→ DESCRIPTION OF THE TASK
Copy out exactly the lines from the line containing "Popular Posts" to the end of the listing.
◆ ◆ ◆ ◆
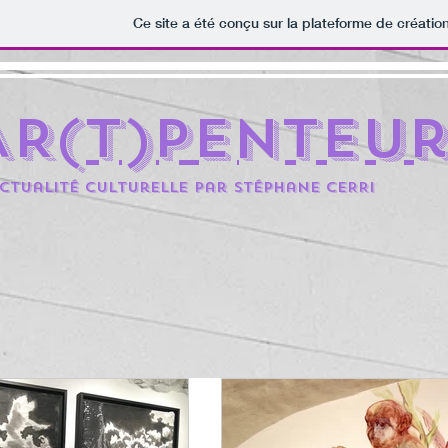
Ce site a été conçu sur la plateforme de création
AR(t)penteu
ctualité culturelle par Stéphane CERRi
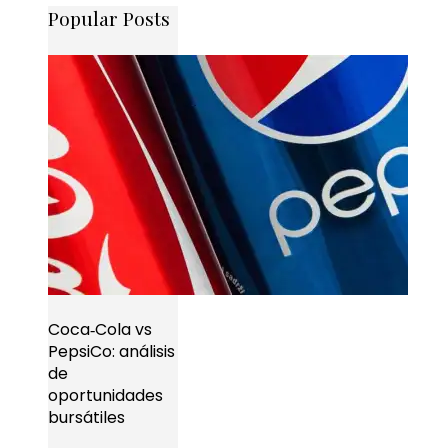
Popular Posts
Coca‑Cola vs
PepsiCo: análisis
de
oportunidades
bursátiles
◆ ◆ ◆ ◆
→ RESPONSE
Popular Posts
Coca‑Cola vs
PepsiCo: análisis
de
oportunidades
bursátiles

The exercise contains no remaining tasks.